M. Ward deconstructs Billie Holiday classics

M. Ward looking through particles

Prolific songwriter and musician M. Ward has found a fresh approach to honouring and reimagining Billie Holiday songs.

M. Ward looking through particles

“I first heard Lady In Satin in a mega-shopping mall somewhere in San Francisco. I was about 20 years old and didn’t know much about Billie’s records or her life or how her voice changed over the years. The sound was coming from the other side of the mall and I remember mistaking her voice for a beautiful perfectly distorted electric guitar – some other-world thing floating there on this strange mournful ocean of strings.”

Ward filtered the songs and strings through a single acoustic guitar, using various alternate tunings.

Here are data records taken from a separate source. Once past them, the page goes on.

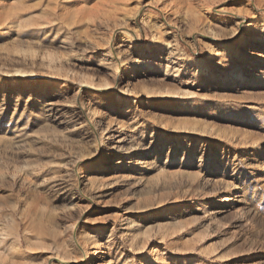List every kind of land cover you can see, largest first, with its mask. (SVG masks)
Wrapping results in <instances>:
<instances>
[{
	"label": "rangeland",
	"instance_id": "obj_1",
	"mask_svg": "<svg viewBox=\"0 0 264 264\" xmlns=\"http://www.w3.org/2000/svg\"><path fill=\"white\" fill-rule=\"evenodd\" d=\"M55 256L264 264V0H0V264Z\"/></svg>",
	"mask_w": 264,
	"mask_h": 264
},
{
	"label": "bare ground",
	"instance_id": "obj_2",
	"mask_svg": "<svg viewBox=\"0 0 264 264\" xmlns=\"http://www.w3.org/2000/svg\"><path fill=\"white\" fill-rule=\"evenodd\" d=\"M190 61H192V60H190ZM197 65H199L198 63H197ZM88 238V237H87ZM75 241V240H74ZM76 242V241H75ZM56 257V256H55ZM56 259V264H66V260L64 259V257L62 256V257H56L55 258ZM45 264H55V263H53V262H45Z\"/></svg>",
	"mask_w": 264,
	"mask_h": 264
}]
</instances>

Most of the songs were recorded on an analog Tascam four-track. “It still feels good to invent new guitar tunings and use them to help deconstruct old songs,” Ward noted.

The Think of Spring title comes from Jane Brown-Thompson’s 1924 that eventually became ‘I Get Along Without You Very Well’ in 1938.

Proceeds from Think of Spring will benefit Inner-City Arts & DonorsChoose via PLUS1 for Black Lives Fund. It is the follow-up to Migration Stories which was recorded at Arcade Fire‘s studio in Montreal.

Think of Spring is due out on December 11, 2020, on ANTI-.